• Task description:
When a line in the data below includes "Rendered", pick it out and copy it.

+++

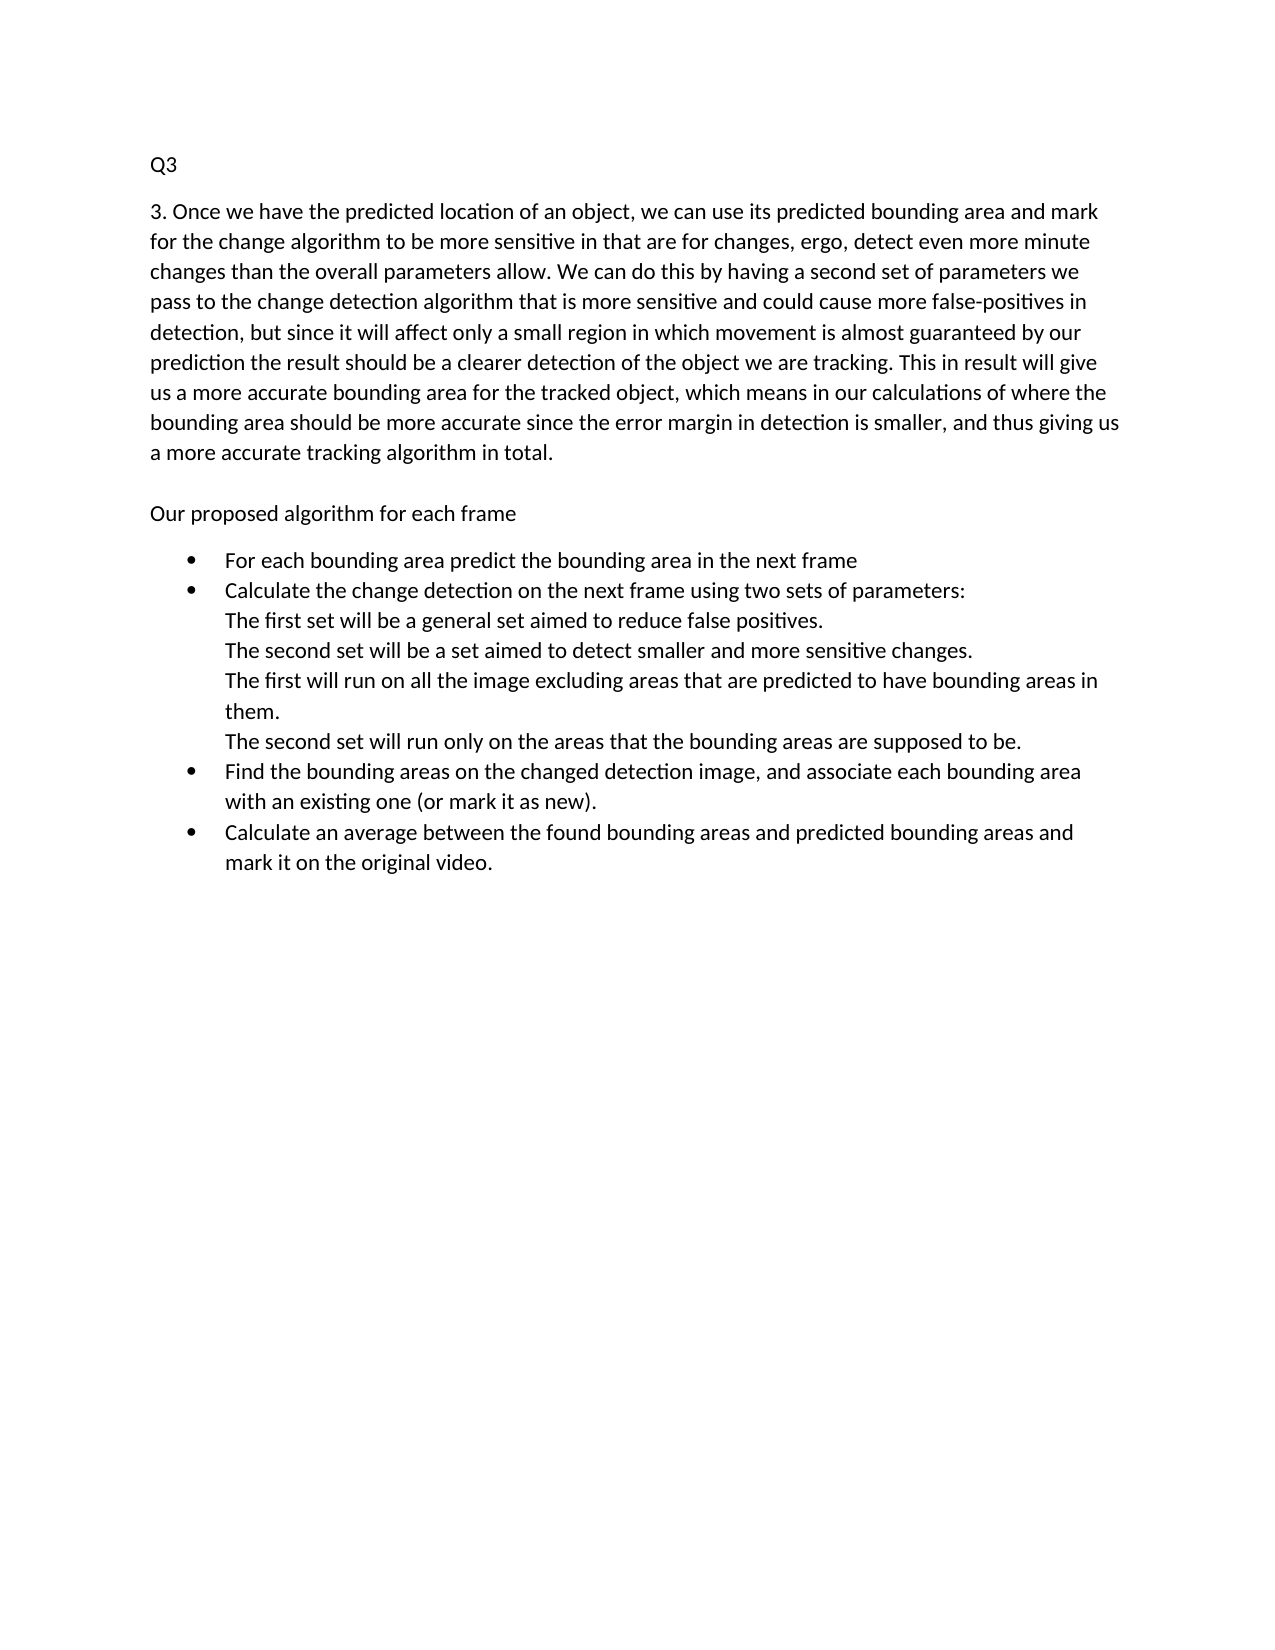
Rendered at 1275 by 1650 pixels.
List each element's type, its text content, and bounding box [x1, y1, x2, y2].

text 3. Once we have the predicted location of an object, we can use its predicted bounding area and mark for the change algorithm to be more sensitive in that are for changes, ergo, detect even more minute changes than the overall parameters allow. We can do this by having a second set of parameters we pass to the change detection algorithm that is more sensitive and could cause more false-positives in detection, but since it will affect only a small region in which movement is almost guaranteed by our prediction the result should be a clearer detection of the object we are tracking. This in result will give us a more accurate bounding area for the tracked object, which means in our calculations of where the bounding area should be more accurate since the error margin in detection is smaller, and thus giving us a more accurate tracking algorithm in total. Our proposed algorithm for each frame [150, 197, 1125, 527]
list For each bounding area predict the bounding area in the next frame [187, 546, 1125, 574]
text Q3 [150, 150, 1125, 178]
list Calculate an average between the found bounding areas and predicted bounding areas and mark it on the original video. [187, 818, 1125, 876]
list Find the bounding areas on the changed detection image, and associate each bounding area with an existing one (or mark it as new). [187, 757, 1125, 816]
list Calculate the change detection on the next frame using two sets of parameters: The first set will be a general set aimed to reduce false positives. The second set will be a set aimed to detect smaller and more sensitive changes. The first will run on all the image excluding areas that are predicted to have bounding areas in them. The second set will run only on the areas that the bounding areas are supposed to be. [187, 576, 1125, 755]
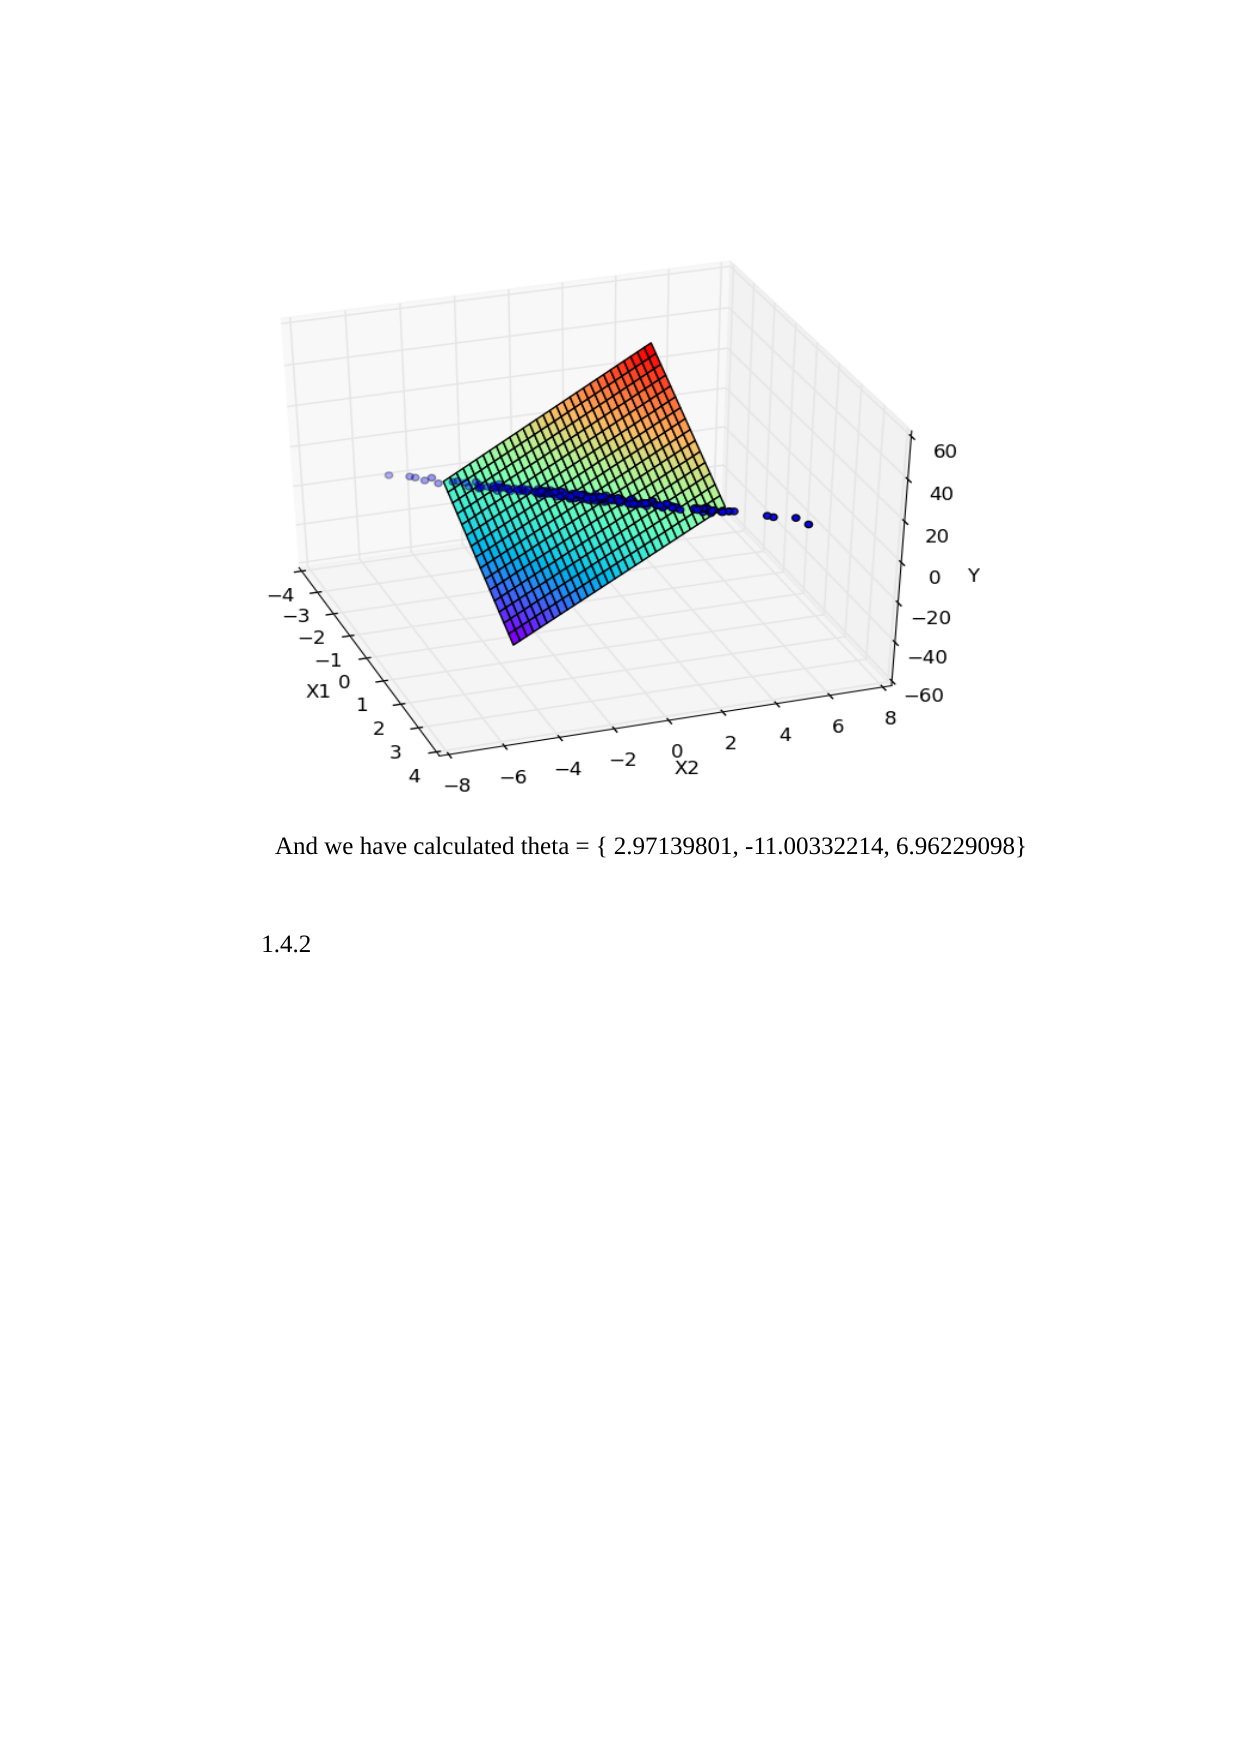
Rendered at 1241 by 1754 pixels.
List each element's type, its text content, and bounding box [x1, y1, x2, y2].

picture [241, 161, 999, 809]
text 1.4.2 [261, 927, 1053, 960]
text And we have calculated theta = { 2.97139801, -11.00332214, 6.96229098} [216, 829, 1053, 861]
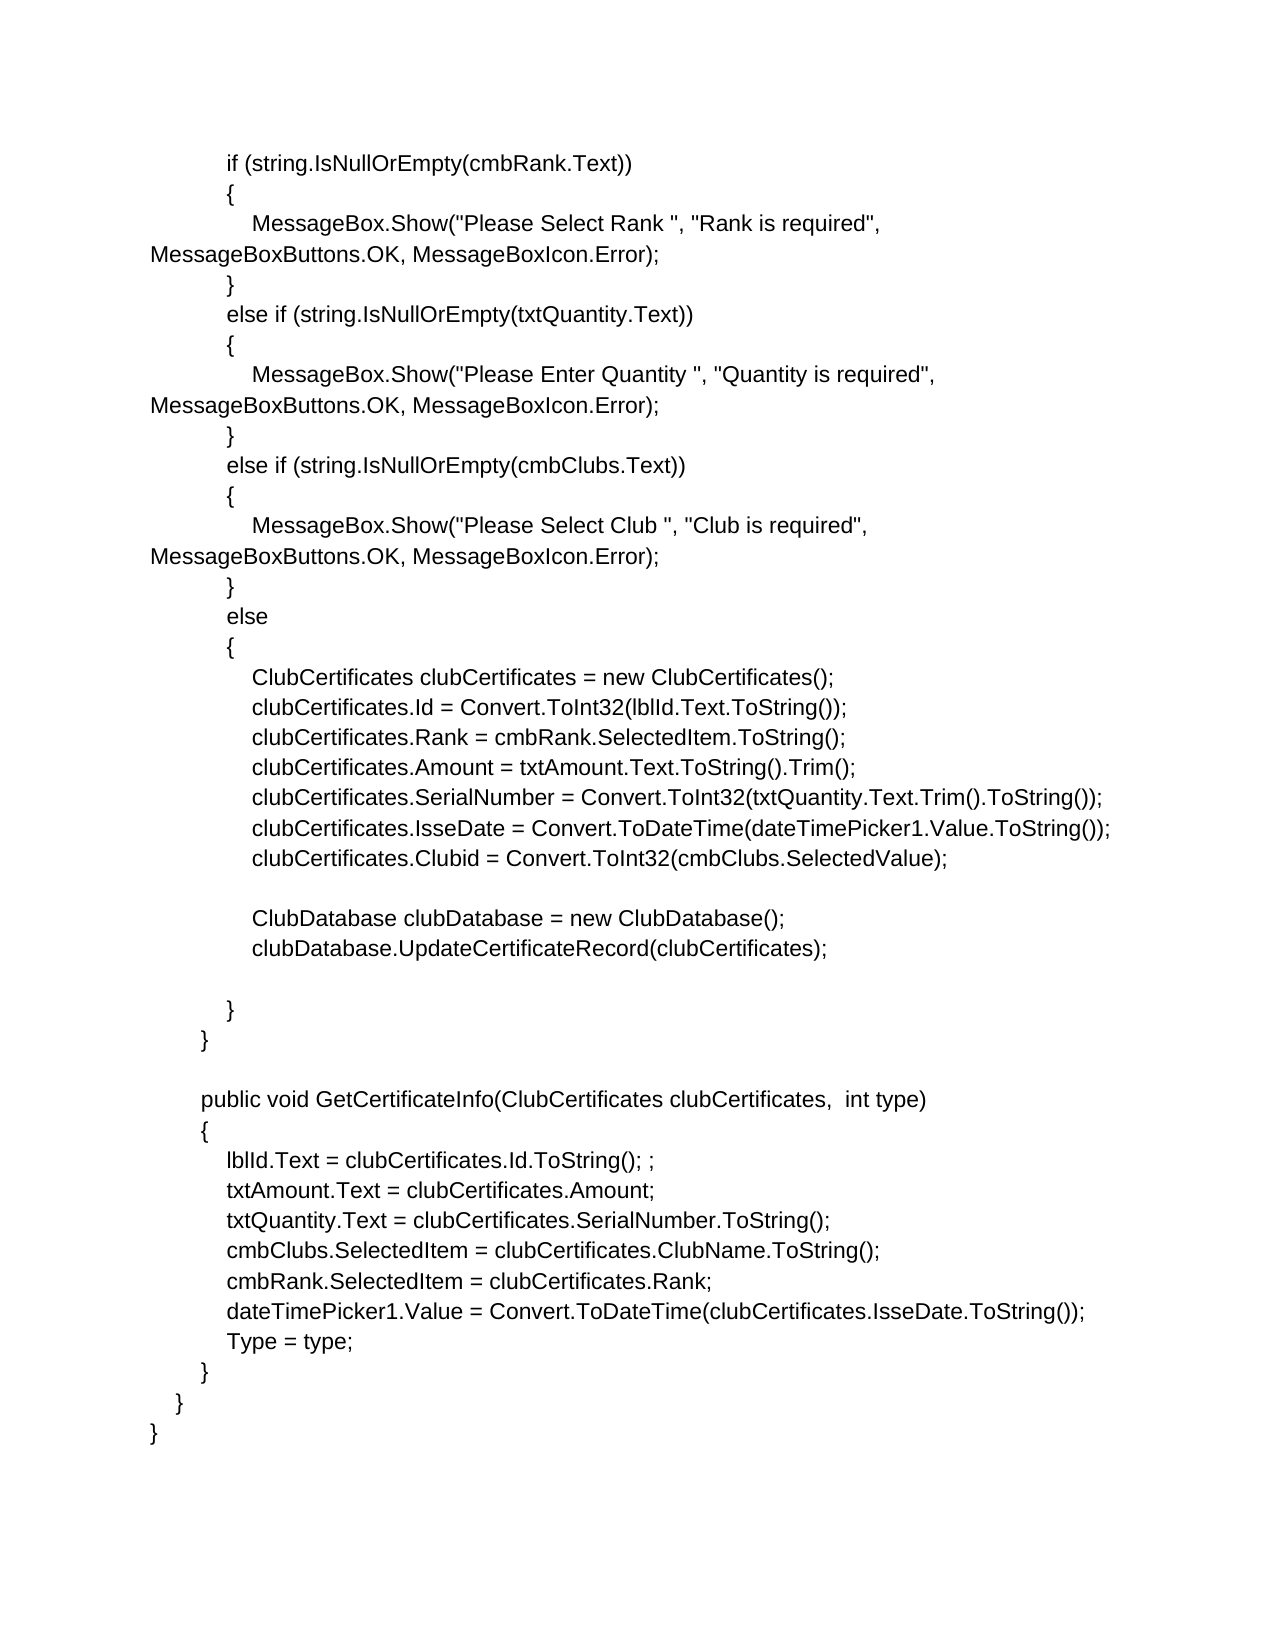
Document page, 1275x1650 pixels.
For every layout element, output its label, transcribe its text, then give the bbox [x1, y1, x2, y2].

+++

• Answer space:
Rendered at 1275 by 1650 pixels.
Rendered at 1241 by 1754 pixels.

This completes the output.